- **Consigne**
Dans l'extrait du texte, avec quoi le tirage doit-il être percé ?

- **Extrait du texte**

───

Un vieux monsieur me demande: «Est-ce que vous faites du raccommodage?» Rires à lui et sourire intérieur à ma mère. Un couple arrive. Elle a des étoiles plein les yeux autour des Sorcières. Lui: «Vous aimez la Beauté!» Oui, ce n’est pas un vilain mot pour moi. Et, de nos jours, nous en avons besoin. Soit pas de cadre, soit un cadre trop imposant. Essayer. Défendre la matérialité, de la monnaie (lu un article disant que défendre le cash serait une thèse complotiste, sourire intérieur), comme des brodeuses et couturières «en voie de disparition», face à l’injonction à l’immatérialité, la numérisation dans le monde de l’art, et ailleurs. Le monsieur me demande combien je suis payée pour animer le musée. Je ris. Il ajoute malicieux: «Vous vivez de prestige et d’eau fraiche!»

Percer mon tirage avec les punaises. Le geste n’est pas anodin. Penser à mon prochain atelier créatif Destruction & Création.

───

- **Entrées extraites**
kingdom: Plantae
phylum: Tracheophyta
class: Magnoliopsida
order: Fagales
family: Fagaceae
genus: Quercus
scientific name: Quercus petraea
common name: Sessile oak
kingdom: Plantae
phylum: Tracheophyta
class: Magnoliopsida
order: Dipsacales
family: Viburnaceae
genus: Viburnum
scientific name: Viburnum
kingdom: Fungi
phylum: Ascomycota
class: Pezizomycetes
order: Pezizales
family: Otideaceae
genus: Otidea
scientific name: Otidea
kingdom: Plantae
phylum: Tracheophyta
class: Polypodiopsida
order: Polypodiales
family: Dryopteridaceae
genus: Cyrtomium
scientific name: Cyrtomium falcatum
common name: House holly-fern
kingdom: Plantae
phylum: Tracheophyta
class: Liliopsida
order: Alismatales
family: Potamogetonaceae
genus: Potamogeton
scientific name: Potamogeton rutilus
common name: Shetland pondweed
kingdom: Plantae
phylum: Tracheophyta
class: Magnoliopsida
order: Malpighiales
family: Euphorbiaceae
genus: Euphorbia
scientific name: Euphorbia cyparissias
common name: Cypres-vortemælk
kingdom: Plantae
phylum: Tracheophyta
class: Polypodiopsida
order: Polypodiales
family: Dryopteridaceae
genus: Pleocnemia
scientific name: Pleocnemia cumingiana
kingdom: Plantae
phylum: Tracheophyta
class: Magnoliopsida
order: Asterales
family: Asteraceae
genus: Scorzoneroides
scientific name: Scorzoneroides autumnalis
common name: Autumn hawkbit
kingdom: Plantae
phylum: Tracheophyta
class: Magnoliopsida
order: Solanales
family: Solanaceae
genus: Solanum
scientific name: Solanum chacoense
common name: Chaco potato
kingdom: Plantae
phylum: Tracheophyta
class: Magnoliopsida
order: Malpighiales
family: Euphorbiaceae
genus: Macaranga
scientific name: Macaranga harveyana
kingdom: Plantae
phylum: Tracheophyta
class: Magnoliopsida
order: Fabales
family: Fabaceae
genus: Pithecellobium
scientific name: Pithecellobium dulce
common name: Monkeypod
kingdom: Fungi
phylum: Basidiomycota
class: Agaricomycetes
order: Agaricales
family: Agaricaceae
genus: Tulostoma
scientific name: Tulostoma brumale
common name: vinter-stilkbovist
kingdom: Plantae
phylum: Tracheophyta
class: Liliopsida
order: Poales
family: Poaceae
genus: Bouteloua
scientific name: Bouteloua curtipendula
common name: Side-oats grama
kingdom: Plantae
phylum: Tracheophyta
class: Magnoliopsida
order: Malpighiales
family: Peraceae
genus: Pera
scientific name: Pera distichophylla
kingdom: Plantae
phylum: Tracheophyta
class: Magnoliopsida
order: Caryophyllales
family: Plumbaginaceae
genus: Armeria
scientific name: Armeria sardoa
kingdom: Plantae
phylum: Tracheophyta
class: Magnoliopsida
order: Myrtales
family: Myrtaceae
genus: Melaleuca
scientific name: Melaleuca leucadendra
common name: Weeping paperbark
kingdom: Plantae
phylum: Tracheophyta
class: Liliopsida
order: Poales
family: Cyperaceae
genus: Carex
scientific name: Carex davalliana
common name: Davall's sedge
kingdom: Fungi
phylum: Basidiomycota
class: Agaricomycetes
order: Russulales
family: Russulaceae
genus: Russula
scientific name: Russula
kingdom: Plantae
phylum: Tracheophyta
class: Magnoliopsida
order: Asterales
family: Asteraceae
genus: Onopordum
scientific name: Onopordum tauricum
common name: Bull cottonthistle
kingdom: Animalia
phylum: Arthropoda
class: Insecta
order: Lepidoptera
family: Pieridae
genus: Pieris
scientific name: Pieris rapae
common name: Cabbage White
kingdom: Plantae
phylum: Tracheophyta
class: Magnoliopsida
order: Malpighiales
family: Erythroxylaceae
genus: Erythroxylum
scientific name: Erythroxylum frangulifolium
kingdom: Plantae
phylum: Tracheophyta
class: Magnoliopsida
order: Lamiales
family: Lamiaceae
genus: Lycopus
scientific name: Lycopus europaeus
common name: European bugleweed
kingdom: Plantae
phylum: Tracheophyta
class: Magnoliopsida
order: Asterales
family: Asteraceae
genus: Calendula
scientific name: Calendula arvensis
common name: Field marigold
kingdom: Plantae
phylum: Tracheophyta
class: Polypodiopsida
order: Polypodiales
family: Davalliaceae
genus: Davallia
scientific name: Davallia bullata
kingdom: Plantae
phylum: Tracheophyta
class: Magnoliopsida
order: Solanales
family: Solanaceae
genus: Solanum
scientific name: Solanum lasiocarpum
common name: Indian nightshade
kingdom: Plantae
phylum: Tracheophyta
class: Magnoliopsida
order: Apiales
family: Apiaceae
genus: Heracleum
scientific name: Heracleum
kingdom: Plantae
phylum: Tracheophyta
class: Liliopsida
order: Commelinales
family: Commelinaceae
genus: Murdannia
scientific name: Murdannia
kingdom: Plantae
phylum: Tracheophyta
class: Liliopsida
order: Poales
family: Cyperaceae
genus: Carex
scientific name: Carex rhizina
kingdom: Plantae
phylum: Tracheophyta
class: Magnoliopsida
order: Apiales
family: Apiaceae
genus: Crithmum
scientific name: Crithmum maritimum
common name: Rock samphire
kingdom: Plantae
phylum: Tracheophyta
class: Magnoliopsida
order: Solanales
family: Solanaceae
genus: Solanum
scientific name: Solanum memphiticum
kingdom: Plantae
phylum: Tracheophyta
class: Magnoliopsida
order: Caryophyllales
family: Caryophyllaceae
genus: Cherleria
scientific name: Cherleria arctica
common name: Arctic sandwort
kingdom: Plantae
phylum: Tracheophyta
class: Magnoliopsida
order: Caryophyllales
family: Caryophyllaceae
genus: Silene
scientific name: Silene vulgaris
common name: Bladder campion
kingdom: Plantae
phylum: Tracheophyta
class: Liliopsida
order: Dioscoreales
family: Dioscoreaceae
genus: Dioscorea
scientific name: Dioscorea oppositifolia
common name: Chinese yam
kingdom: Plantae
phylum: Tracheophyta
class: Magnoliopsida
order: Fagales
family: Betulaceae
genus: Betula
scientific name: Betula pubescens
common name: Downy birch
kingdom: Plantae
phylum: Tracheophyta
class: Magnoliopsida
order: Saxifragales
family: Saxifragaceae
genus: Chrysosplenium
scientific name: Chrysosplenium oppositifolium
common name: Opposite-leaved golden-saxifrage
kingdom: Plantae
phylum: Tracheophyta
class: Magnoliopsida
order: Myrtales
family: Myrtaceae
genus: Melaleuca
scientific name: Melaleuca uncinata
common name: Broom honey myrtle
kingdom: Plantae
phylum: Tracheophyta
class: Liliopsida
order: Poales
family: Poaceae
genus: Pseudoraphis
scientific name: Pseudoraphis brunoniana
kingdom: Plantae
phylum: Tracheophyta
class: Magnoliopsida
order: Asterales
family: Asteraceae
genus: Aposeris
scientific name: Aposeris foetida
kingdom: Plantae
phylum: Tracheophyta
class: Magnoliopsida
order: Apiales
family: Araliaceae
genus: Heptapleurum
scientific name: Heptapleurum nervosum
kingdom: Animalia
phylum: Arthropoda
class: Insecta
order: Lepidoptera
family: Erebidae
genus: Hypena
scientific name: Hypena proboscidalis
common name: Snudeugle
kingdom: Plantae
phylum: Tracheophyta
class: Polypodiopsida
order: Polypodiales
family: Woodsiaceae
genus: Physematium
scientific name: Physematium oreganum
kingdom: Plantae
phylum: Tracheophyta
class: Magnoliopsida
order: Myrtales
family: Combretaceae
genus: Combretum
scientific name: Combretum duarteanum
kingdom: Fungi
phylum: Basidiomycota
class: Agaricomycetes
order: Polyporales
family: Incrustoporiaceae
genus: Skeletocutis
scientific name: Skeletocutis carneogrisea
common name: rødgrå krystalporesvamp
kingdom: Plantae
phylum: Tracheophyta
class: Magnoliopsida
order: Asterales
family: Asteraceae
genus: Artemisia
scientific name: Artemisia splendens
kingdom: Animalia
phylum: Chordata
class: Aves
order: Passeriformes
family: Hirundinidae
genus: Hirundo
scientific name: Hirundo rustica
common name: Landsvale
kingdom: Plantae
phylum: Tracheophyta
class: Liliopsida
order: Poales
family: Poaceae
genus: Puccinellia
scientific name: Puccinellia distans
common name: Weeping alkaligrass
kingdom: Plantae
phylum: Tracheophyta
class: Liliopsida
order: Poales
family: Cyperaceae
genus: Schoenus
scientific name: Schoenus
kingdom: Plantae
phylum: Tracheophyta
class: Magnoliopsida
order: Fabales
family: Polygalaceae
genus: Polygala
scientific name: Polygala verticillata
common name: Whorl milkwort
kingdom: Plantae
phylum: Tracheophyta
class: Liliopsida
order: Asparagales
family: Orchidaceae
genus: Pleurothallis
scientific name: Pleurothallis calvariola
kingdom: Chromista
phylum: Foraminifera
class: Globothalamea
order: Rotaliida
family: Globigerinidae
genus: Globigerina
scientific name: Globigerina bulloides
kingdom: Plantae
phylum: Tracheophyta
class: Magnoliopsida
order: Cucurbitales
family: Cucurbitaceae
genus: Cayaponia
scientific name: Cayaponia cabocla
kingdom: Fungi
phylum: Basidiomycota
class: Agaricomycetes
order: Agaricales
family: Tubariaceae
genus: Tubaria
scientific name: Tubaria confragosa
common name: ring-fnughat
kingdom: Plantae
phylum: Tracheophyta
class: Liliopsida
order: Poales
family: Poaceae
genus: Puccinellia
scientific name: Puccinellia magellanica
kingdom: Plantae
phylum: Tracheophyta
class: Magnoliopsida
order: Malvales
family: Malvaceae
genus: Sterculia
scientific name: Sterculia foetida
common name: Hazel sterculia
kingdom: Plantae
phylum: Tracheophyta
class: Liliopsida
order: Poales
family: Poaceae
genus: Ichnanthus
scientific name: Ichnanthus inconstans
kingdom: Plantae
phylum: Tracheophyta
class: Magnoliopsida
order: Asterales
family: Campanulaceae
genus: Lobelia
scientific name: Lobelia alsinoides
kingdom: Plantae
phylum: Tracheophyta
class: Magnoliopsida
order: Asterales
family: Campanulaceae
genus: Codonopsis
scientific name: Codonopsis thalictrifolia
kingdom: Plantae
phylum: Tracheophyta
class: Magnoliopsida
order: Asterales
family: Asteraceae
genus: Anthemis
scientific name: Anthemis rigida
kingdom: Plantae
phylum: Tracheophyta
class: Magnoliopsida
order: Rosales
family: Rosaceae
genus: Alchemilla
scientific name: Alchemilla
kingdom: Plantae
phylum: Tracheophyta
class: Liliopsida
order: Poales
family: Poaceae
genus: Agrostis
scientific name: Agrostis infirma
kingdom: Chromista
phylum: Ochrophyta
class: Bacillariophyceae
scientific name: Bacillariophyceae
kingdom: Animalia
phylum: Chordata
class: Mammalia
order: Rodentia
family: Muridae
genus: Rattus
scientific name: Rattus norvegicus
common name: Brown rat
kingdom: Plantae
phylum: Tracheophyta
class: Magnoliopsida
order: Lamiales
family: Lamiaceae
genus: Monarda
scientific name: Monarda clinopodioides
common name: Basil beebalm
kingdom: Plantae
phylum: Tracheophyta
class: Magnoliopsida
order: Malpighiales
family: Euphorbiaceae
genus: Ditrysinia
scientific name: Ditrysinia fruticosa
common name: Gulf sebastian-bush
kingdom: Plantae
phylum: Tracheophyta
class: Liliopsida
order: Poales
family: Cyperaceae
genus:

───

- **Réponse**
Avec les punaises.